Japan hosts the largest number of US military bases overseas totaling 120 active bases, followed closely by Germany with 119 and South Korea with 73. Local communities in Japan have long voiced their opposition to military bases. Okinawa for instance has been one of the most vocal anti-US military base communities in the world constantly protesting against the violence perpetrated by US base personnel. In 1945, the US dropped two nuclear warheads in Hiroshima and Nagasaki killing at least 110,000 people.

In the Philippines earlier this year, the Marcos Jr. regime has once again kowtowed to imperialist dictates by allowing the US to expand its military footprint thirty years after a popular anti-war movement ended permanent US military presence in the country. Using the lopsided deal Enhanced Defense Cooperation Agreement (EDCA), the US intends to establish five additional military facilities in vital positions across the archipelago. Boasting the deal under the pretext of ‘modernization of US-PH alliance,’ the US was admittedly on a mission to ensure power projection and influence in the region, citing China’s continued advance towards Southeast Asia. This move has escalated military tensions in the region, undermining peace, and stability not just in the Philippines but across Asia Pacific.

The Filipino masses have suffered immensely from hosting US military bases. Hundreds of cases of rape, child abuse, killings, and toxic waste pollution have been documented in the past decades, leading to heightened opposition against US military bases in the country. In 2014, US Marine Joseph Scott Pemberton killed Filipina transgender woman Jennifer Laude. Pemberton was eventually convicted in Philippine courts but was later granted absolute pardon by the fascist Duterte regime. The case sparked massive protests demanding justice for Laude and denouncing continued US military presence in the Philippines.

According to data from the Cato Institute, the US has about 750 military bases in 80 countries – a conservative figure given the Pentagon releases very limited information, so the actual number may be even higher. In addition, data suggests that supporting hundreds of these bases abroad costs US taxpayers an estimated 55 billion dollars annually.

US Military Bases around the world

The NATO has played a significant role in expanding US military influence.
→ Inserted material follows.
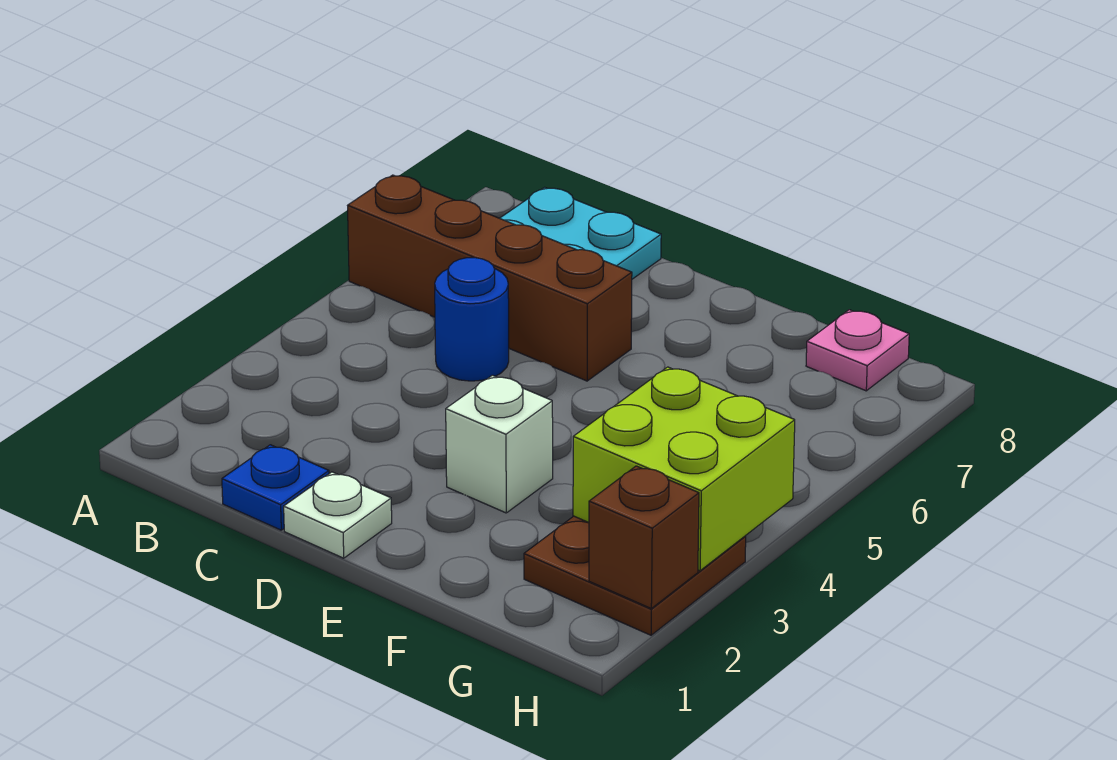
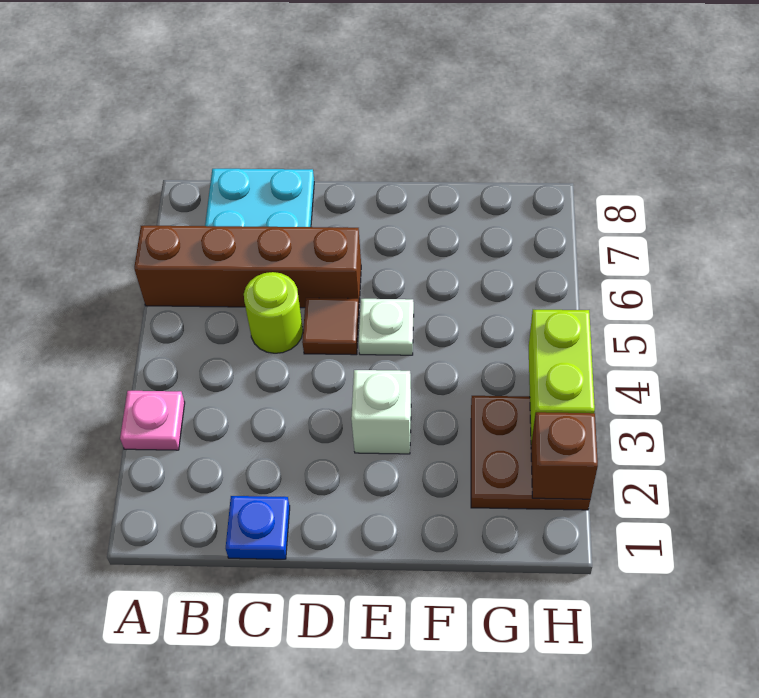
blue 1x1 round brick [435,258,509,381] -> lime 1x1 round brick [244,272,303,353]
white 1x1 plate [284,472,392,558] -> white 1x1 plate moved to [359,299,414,355]
none -> brown 1x1 tile [302,298,359,355]
lime 2x2 brick [573,367,795,571] -> lime 1x2 brick [529,309,595,444]
pink 1x1 plate [806,310,909,391] -> pink 1x1 plate moved to [120,391,185,450]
Since its establishment in 1949, the NATO has functioned as a front for US military power, allowing the US to project its influence across Europe.

This military expansionist agenda is an effort of the US to regain its footing amid its own strategic decline and counter the growth of the rising economic and military prowess of China and Russia. In the guise of the overused ‘world peace and stability’ slogan, the US desperately clings to its war allies in Asia Pacific and seeks to consolidate NATO only to provoke further wars of aggression.

Since 2017, the US and NATO have established new military facilities in Poland, Romania, Hungary, Estonia, Latvia, and Slovakia — a noticeable expansion towards the Russian territory despite previous agreements on NATO presence in Eastern Europe. This expansionist move has undoubtedly contributed to the deterioration of the US-Russian relations and triggered Russia to invade Ukraine.